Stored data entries
..........

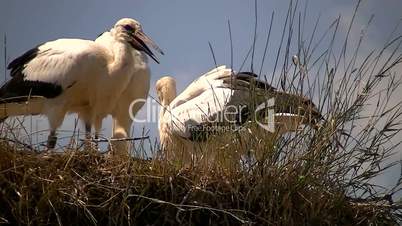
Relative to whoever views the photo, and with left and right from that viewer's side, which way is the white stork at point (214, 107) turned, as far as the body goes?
facing to the left of the viewer

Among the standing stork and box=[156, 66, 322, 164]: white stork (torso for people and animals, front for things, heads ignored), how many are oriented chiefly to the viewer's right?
1

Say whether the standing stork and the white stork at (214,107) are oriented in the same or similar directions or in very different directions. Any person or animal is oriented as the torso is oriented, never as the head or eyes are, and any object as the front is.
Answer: very different directions

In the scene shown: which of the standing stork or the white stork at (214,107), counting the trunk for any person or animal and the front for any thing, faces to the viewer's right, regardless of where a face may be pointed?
the standing stork

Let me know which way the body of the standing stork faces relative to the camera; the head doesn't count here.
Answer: to the viewer's right

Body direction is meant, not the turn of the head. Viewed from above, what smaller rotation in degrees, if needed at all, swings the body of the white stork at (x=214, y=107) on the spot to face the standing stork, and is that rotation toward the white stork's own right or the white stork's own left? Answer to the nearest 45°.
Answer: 0° — it already faces it
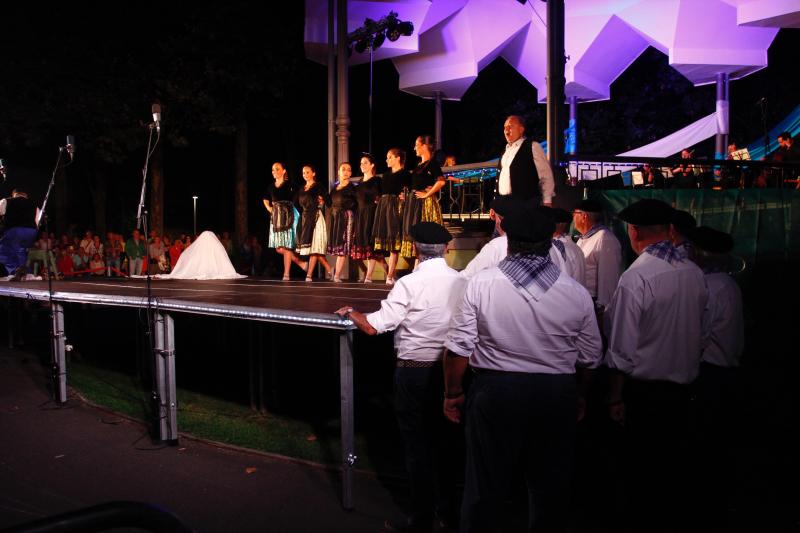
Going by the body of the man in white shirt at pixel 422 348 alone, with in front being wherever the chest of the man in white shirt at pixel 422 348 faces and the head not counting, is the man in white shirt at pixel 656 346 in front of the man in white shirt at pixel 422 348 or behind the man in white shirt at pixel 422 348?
behind

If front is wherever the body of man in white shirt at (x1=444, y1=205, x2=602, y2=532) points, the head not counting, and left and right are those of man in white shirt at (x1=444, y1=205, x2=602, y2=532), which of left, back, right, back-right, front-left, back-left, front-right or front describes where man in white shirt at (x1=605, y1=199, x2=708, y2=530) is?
front-right

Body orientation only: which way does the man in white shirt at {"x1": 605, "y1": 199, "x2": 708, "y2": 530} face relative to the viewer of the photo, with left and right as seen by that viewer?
facing away from the viewer and to the left of the viewer

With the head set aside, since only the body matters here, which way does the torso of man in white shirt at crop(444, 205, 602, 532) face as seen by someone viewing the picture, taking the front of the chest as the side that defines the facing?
away from the camera

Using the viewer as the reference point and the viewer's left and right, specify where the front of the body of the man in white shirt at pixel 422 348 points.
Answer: facing away from the viewer and to the left of the viewer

..........

Work task
Copy everything from the line containing "Say whether the" down to the line containing "Answer: very different directions", swapping "torso" for "body" and leaving the rest untouched.

Answer area
Say whether the standing stork and the white stork at (214,107) are oriented in the same or similar directions or in very different directions. Any person or animal is oriented as the body is oriented, never as the head or eyes are, and any object as the front is.
Answer: very different directions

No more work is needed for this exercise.